A companhia planeja ampliar sua base de agentes autônomos e afirmou que em outubro esta base foi ampliada em 500 profissionais, totalizando mais de 7 mil.

“Mantemos mais de 659 pontos comerciais que estão bem posicionados para aproveitarmos oportunidades e continuarmos avançando sobre a participação dos bancos de varejo, que continuam a fechar agências, particularmente como resultado da expansão da digitalização gerada pela pandemia”, disse a XP.

Itaú

O diretor financeiro da XP Investimentos, Bruno Constantino, afirmou que a mudança na participação do Itaú poderia servir para diminuir o conflito de interesses na gestão da corretora.

Segundo a Folha de S.Paulo, na semana passada, o Itaú informou que está em estágio avançado de análise e discussão para separar seu investimento na XP do conglomerado do banco em uma nova sociedade.

Além disso, também informou que prevê a possibilidade de venda de 5% de sua participação na corretora.

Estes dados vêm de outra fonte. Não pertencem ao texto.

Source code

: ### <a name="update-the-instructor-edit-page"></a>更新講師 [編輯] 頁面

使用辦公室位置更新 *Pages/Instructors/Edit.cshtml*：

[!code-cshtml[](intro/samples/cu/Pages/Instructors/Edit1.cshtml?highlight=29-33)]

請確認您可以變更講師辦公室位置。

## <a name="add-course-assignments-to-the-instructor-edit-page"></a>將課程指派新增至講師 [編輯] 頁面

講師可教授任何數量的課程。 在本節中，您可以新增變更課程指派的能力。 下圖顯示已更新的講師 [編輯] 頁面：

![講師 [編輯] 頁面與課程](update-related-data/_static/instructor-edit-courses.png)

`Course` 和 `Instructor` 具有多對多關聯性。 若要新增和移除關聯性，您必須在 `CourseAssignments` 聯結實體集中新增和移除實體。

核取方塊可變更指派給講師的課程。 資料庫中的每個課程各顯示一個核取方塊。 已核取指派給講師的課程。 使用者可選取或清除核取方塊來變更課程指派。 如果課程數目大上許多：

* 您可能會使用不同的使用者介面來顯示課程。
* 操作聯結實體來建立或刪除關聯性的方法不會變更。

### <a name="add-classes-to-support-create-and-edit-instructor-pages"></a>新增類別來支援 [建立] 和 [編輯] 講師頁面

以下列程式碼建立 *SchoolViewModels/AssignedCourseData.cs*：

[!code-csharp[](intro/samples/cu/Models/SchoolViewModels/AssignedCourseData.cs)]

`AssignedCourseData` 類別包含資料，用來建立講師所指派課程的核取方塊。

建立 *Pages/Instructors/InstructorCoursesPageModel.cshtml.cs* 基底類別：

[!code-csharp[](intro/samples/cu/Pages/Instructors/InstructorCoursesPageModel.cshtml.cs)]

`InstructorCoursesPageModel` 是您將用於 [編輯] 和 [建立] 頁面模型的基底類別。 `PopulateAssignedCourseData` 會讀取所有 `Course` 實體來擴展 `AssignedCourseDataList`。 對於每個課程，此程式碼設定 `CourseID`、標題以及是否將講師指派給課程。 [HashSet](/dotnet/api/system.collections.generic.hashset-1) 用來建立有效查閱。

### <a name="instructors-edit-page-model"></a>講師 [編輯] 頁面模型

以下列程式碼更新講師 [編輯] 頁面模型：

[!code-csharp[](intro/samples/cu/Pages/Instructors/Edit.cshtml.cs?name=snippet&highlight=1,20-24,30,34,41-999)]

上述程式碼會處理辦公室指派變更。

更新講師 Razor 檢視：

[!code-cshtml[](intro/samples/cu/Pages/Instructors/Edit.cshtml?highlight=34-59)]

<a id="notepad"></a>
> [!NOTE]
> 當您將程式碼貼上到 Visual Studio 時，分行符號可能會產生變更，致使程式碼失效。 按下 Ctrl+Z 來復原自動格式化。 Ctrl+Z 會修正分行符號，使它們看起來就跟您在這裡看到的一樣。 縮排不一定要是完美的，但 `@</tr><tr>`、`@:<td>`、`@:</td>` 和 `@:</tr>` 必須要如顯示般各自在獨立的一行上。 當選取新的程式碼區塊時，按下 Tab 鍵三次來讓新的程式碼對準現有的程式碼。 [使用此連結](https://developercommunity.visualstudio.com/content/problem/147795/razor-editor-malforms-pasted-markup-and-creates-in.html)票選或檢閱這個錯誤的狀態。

Segundo Constantino, apesar do acordo inicial feito pelo grande banco privado para a compra da corretora ter sido mudado pelo Banco Central em 2018, o modelo de governança proposto pelo Itaú contínuo o mesmo.

Pelo acordo firmado entre as duas empresas em 2017, o banco levaria imediatamente 49,9% do capital social da XP e 30% do capital votante. Em 2022, assumiria 74,9% da empresa e 49,9% das ações com direito a voto (ON). Em 2024, um XP poderia vender o controle ao Itaú.